3Ds Max Patch Modeling

 From:  Michael Gibson
4360.10 In reply to 4360.7 
Hi Mike,

> There must be some way to at least introduce a simple command,
> even an addition to the Align tool set.
> One that would apply tangential alignment to the edges and
> intersections of selected associated mesh networks.

In v3 I do want to work on a tool for aligning a surface to be smooth to a neighboring one.

But when you're building a bunch of surfaces in a NURBS modeler like MoI, it's rare for the control point structures of each surface to be the same, so the alignment process can't just move control points of each surface in line with each other, it is more of a process of treating the target surface as an analytic smooth object and adapting the surface to be modified to the other surface's shape, nothing really to do with its control points.

If you have 2 surfaces that touch each other and have the same control point structure where they touch, that's probably an indication that you should have built those surfaces as one big single surface right from the beginning rather than as small individual surface pieces.

One common problem with people that I tend to see with people coming from a polygon modeling background is that kind of construction method of building an object out of a lot of little separate patches sitting side by side - usually instead with NURBS modeling you want to build a much larger single surface for something that is supposed to be smooth and then form the final edges by cutting away portions of that large extended piece, rather than an approach of building all the surfaces directly along their final edges.


Here are some links to some discussions on this kind of fundamental NURBS technique of creating extended pieces and then cutting them to produce the final model, browsing these links may help:
http://moi3d.com/forum/index.php?webtag=MOI&msg=3855.7
http://moi3d.com/forum/index.php?webtag=MOI&msg=3855.9


> These show up and gives a solid that unwanted "panel-ized"
> appearance.
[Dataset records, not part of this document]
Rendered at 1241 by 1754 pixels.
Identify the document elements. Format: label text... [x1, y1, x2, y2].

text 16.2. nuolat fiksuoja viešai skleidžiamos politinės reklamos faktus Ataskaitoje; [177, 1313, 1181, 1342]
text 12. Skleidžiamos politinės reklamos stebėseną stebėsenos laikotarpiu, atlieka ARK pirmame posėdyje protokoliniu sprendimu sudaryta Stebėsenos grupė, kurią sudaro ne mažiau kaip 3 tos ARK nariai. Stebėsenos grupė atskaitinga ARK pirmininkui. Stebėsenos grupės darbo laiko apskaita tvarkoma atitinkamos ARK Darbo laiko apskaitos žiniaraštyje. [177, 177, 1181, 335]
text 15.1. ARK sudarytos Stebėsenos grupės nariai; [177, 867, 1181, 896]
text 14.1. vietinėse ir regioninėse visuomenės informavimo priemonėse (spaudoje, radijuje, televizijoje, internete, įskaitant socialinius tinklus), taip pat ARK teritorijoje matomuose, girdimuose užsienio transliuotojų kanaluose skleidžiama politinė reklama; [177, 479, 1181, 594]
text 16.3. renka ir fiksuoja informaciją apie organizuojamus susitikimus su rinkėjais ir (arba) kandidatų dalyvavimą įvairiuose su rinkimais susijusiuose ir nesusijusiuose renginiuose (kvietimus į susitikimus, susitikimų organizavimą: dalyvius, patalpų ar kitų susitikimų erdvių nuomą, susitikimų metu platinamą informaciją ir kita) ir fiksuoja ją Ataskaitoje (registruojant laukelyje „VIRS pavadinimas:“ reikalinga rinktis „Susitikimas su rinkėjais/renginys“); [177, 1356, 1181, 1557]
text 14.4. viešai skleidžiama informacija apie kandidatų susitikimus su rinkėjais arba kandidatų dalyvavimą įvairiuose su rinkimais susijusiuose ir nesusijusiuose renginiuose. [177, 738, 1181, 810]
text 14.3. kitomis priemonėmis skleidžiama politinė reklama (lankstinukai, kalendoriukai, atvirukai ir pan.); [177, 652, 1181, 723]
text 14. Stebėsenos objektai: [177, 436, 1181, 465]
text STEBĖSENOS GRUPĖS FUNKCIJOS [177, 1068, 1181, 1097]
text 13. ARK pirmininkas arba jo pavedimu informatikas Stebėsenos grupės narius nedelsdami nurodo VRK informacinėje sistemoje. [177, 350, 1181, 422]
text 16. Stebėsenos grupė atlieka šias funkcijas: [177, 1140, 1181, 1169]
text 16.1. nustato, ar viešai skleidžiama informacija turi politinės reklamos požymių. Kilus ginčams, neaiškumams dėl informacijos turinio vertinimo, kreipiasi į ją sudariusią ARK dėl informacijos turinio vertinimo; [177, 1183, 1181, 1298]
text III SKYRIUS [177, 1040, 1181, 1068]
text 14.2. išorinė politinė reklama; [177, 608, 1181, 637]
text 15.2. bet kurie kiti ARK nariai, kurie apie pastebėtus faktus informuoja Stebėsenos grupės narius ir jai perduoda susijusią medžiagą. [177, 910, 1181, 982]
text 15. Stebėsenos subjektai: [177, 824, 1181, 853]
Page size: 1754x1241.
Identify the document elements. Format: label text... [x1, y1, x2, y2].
It's been the only disconcerting thing to me I've run
> into learning how to use MoI.

Do you have an example of that kind of unwanted panelization?

It may be the result of using that kind of patch-by-patch building approach instead of the "Build one large extended surface that then gets trimmed" approach - it often takes polygon modelers some time to get accustomed to thinking about using trimming and cutting as a first class modeling method since it is something you avoid with polygon modeling but it's the main method to do things with NURBS modeling.

Once you get the hang of building more extended simple pieces and then cutting them to get your final boundaries rather than trying to surface the final boundaries directly, you can get better results and things actually go more quickly as well.